In „Apokalypse“ finden sich nun sämtliche Regelinformationen zu den gigantischen Modellen. Eine besondere Eigenschaft sind dabei die Strukturpunkte. Immerhin ist es ziemlich schwer einen Titanen auszuschalten – außer man hat einen Titanenzerstörer dabei. Um den Großmodellen Rechnung zu tragen, gibt es einen entsprechenden Regelteil, in dem sich auch Treffer- und Ereignistabellen befinden. Sehr spannend ist dabei auch, dass ein explodierendes Großmodell gerne mal seine Umgebung in Mitleidenschaft zieht. Zeichnet sich also eine Explosion ab, sollte man schleunigst Abstand vom Modell gewinnen und angrenzende Einheiten in Sicherheit bringen.
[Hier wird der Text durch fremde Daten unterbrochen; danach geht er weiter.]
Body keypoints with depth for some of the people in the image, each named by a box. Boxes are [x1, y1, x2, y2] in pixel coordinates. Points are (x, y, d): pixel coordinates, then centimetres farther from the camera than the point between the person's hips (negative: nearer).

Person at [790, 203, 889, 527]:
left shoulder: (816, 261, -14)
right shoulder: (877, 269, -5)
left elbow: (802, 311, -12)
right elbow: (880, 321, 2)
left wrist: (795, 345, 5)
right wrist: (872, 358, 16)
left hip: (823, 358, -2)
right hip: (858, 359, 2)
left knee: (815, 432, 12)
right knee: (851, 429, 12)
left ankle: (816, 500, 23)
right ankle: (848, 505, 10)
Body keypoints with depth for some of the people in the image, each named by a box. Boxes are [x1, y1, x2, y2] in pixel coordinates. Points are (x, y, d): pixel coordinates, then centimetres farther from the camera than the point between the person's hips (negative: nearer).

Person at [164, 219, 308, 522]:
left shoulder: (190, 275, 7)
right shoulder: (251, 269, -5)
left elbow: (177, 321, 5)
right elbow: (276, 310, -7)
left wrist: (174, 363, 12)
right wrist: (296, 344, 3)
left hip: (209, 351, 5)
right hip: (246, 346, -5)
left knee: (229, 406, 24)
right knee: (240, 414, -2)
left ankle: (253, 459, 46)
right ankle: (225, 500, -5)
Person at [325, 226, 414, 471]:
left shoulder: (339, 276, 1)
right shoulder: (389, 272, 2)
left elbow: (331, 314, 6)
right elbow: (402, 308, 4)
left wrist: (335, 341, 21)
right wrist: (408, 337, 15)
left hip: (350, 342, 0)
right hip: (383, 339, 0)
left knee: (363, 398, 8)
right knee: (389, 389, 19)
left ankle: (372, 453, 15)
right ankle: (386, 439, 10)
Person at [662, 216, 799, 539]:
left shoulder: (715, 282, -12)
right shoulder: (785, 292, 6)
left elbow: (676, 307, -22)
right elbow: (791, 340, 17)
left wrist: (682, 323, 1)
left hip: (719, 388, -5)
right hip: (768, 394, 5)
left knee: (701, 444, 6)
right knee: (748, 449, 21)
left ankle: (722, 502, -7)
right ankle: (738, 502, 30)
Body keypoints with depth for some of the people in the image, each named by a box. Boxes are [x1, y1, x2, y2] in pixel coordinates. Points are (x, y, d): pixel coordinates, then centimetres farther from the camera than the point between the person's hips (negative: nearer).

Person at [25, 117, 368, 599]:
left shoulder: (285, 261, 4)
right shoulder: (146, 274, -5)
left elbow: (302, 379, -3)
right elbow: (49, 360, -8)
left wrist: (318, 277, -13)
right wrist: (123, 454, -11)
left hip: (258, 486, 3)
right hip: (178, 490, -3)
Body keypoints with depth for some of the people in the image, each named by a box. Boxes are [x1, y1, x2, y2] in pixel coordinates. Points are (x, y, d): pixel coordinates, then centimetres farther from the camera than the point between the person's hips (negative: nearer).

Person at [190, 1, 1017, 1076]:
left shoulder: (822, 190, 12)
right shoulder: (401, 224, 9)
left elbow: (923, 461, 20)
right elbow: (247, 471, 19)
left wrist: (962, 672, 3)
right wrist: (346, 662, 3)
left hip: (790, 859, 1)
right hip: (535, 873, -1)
Jedes Volk aus dem Warhammer-40.000-Universum besitzt nun einen eigenen, umfassenden Eintrag. Dort sind die zulässigen Modelle und Sonderregeln aufgeführt. Außerdem werden auch Truppenverbände vorgestellt. Diese werden mit üblichen Modellen gebildet und besitzen ebenfalls Sonderregeln. Es ist schon imposant eine imperiale Panzerkompanie anrollen, einen Botmob oder ein Himmelsjägerschwadron zu sehen.

Ebenfalls imposant sind die vielen Farbtafeln, Fotos und Illustrationen. Vor allem die großen Kampfszenen sind schön anzuschauen. Hier wird die Liebe zum Detail sehr deutlich. Einzig die Kampfberichte kommen etwas zu kurz. Sie beinhalten zwar Aufstellungen, taktische Überlegungen, Bildmaterial und ein Fazit, aber eine genaue Beschreibung des Kampfverlaufs – eventuell sogar für jede Runde – fehlt leider. Solche Informationen über den Spielablauf wären wünschenswert gewesen.

Die Texte sind gewohnt flott geschrieben und übersetzt. Der typische Humor der Warhammer-Welten findet sich auch hier wieder und es macht großen Spaß Regelinformationen und Hintergrundtexte zu lesen. Wie üblich sind vor allem die Orkeinträge besondere Spaßraketen und regen wie immer zum Schmunzeln an.

Das Layout ist hell und übersichtlich. Man findet sich gut zurecht und hat einfach Spaß beim lesen und gucken. Es gibt in „Apokalypse“ auch sehr viel zu entdecken, vor allem auf den Bildern. Das Buch ist Regelwerk, Bildband und Unterhaltungslektüre in einem. Einfach klasse – oder um es apokalyptisch zu sagen: Einfach gigantisch! Für Spieler und Fans von „Warhammer 40.000“ sind diese Erweiterungsregeln jedenfalls ein Muss.